--- LIST OF TASKS ---
#1 In the text on calf compartments, put "The anterior compartment contains the anterior tibial artery and vein, as well as the deep peroneal nerve." into Spanish.
#2 Copy the text on calf compartments word for word from "There are four" to "said Dr. Scott.".

--- SOURCE TEXT ---

• • • • •

There are four compartments in the calf, but only two of which contain tibioperoneal vasculature relevant to peripheral intervention.

The anterior compartment contains the anterior tibial artery and vein, as well as the deep peroneal nerve. “So, a bleed in this compartment can injure the deep peroneal nerve and give your patient a foot drop, which is probably the one of the most feared complications of compartment syndrome,” said Dr. Scott.

In the deep posterior compartment lies the posterior tibial artery and vein, the tibial nerve, and the peroneal artery and vein. “This compartment is a little bit more difficult to assess,” he said. “A bleeding can occur just as frequently in this compartment as the anterior, it's just a little bit more difficult to clinically recognize.”

From a frequency perspective, the most common form of compartment syndrome is an ischemia reperfusion injury. “When it comes to our work in the catheter lab, compartment syndrome is usually from acute hemorrhage, and it's only going to involve one of the compartments of the calf, so it can be a little bit more difficult to diagnose,” he added.

• • • • •

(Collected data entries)
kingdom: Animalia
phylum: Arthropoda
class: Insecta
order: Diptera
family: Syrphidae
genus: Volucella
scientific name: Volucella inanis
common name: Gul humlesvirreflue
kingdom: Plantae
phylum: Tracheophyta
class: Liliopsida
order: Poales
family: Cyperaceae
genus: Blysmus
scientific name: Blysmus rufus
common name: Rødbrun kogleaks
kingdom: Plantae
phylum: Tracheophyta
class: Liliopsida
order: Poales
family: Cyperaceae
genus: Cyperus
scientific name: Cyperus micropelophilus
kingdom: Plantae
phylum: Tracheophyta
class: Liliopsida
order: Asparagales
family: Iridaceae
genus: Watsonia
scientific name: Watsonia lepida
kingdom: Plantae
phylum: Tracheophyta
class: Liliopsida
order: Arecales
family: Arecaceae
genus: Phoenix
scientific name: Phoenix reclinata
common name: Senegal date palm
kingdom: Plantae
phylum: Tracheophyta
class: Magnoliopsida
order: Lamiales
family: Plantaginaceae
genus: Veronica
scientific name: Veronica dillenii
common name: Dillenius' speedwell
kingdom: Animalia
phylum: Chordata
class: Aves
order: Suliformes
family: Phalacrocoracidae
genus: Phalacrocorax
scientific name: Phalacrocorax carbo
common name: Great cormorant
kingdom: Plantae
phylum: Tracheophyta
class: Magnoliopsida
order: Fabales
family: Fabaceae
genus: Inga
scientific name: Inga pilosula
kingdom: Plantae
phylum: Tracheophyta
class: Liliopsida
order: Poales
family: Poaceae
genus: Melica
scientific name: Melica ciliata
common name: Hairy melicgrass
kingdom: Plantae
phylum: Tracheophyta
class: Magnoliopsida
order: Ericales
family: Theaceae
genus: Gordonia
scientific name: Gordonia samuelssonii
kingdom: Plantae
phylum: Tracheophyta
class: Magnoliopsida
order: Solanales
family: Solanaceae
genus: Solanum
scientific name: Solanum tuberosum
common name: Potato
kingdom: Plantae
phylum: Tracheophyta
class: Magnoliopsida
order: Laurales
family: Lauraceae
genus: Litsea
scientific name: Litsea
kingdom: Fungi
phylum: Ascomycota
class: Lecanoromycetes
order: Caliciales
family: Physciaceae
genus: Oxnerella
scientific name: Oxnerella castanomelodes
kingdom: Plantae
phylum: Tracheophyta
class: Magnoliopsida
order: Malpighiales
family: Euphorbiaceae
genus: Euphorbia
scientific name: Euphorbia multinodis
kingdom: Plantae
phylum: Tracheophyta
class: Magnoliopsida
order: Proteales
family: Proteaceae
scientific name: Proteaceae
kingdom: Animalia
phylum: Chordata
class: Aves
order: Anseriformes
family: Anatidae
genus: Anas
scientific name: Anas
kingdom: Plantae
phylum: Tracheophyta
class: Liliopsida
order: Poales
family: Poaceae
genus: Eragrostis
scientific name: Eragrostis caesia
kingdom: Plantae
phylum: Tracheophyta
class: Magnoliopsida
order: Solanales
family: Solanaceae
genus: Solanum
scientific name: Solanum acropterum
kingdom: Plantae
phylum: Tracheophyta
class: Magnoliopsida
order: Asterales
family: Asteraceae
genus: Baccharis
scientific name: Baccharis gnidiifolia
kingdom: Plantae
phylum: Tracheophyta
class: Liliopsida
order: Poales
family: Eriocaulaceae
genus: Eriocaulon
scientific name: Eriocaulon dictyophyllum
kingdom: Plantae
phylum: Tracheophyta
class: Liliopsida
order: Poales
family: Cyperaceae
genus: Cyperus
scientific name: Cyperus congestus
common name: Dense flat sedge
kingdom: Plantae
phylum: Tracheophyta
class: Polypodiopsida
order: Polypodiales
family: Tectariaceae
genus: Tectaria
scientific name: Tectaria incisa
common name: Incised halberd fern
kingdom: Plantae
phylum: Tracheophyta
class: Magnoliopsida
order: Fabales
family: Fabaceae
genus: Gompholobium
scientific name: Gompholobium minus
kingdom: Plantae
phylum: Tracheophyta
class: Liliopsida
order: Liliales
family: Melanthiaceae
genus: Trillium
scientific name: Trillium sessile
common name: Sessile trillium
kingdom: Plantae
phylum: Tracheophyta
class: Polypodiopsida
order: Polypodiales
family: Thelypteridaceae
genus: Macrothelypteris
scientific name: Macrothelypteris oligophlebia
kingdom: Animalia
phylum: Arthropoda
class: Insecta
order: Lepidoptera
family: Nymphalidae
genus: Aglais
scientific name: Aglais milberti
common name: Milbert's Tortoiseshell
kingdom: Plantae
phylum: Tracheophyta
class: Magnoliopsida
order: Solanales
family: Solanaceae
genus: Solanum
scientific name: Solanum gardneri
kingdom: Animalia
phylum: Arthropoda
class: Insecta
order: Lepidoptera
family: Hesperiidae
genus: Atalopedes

• • • • •

--- PER-TASK ANSWERS ---
#1 El compartimento anterior contiene la arteria y la vena tibiales anteriores, así como el nervio peroneo profundo.

#2
There are four compartments in the calf, but only two of which contain tibioperoneal vasculature relevant to peripheral intervention.

The anterior compartment contains the anterior tibial artery and vein, as well as the deep peroneal nerve. “So, a bleed in this compartment can injure the deep peroneal nerve and give your patient a foot drop, which is probably the one of the most feared complications of compartment syndrome,” said Dr. Scott.